***** Dataset *****

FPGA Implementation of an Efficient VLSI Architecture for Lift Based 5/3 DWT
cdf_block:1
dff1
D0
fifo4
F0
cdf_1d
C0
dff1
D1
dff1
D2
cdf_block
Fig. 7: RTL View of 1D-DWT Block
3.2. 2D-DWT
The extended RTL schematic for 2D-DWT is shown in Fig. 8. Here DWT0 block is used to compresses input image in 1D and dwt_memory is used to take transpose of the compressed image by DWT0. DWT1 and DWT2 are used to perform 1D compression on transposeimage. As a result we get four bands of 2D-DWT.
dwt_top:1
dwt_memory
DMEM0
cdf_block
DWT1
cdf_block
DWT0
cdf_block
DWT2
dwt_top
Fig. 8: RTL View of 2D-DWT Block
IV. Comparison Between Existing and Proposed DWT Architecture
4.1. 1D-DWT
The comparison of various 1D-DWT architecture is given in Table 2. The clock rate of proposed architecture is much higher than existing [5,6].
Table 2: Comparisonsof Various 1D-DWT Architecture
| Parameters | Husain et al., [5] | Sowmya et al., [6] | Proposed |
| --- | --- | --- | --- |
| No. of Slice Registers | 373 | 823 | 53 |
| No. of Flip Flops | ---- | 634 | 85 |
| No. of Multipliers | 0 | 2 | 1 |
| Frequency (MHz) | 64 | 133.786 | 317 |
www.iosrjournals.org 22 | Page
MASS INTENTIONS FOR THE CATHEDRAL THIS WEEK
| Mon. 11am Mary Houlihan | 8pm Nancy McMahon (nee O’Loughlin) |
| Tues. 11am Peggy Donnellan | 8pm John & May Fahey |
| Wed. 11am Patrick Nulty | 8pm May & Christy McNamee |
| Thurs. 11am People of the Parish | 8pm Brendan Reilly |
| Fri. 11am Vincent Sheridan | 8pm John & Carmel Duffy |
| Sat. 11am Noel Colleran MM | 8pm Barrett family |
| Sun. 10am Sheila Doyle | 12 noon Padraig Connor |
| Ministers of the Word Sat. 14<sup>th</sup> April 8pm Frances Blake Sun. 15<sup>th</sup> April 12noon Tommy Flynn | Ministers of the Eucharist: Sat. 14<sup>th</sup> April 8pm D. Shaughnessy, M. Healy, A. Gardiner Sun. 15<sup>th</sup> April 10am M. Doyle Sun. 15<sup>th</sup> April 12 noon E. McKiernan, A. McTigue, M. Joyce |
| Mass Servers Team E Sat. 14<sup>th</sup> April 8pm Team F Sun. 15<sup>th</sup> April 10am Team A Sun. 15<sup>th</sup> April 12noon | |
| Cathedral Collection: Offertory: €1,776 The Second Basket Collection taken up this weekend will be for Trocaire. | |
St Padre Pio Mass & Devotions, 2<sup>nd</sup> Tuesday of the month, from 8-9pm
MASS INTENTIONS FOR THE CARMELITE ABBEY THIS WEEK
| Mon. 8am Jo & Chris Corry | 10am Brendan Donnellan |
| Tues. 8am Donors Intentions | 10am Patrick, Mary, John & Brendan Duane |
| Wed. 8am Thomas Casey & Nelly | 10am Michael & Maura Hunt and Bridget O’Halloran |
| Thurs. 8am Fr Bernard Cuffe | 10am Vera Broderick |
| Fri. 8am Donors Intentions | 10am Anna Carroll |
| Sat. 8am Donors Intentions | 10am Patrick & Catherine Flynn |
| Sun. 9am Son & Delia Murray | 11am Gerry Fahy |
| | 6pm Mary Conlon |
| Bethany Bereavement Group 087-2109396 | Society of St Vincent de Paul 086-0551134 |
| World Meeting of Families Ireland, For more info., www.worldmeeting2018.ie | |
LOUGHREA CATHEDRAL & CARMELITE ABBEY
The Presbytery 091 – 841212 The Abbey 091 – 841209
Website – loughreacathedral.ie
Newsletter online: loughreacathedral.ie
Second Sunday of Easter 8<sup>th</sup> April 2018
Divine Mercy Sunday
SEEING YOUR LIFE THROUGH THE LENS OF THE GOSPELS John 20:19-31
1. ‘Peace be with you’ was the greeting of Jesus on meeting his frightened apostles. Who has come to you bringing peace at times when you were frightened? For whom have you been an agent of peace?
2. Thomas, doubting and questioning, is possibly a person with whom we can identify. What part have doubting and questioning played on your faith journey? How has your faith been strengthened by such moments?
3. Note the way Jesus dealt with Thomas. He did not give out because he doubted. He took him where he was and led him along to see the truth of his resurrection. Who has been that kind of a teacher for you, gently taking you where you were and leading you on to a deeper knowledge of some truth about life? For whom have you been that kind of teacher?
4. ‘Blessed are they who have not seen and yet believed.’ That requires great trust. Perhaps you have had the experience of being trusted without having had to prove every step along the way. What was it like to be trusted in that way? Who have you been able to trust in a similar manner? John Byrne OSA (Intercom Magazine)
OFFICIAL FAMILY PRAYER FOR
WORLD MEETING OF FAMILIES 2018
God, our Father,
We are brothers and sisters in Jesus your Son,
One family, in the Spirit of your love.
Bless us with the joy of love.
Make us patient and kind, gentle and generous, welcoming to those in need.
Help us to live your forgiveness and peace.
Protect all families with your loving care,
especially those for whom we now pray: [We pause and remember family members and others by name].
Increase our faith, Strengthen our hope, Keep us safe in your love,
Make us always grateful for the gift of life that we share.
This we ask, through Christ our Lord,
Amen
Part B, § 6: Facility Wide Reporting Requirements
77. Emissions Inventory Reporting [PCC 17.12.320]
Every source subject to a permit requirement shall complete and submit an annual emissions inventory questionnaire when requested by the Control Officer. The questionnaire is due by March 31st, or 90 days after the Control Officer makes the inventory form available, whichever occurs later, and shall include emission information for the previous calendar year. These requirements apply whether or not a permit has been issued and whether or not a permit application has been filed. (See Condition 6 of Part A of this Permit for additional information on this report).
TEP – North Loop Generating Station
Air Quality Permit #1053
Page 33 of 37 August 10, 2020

*****

Across the listing above, report every line where "Table" occurs.

Solution:
The comparison of various 1D-DWT architecture is given in Table 2. The clock rate of proposed architecture is much higher than existing [5,6].
Table 2: Comparisonsof Various 1D-DWT Architecture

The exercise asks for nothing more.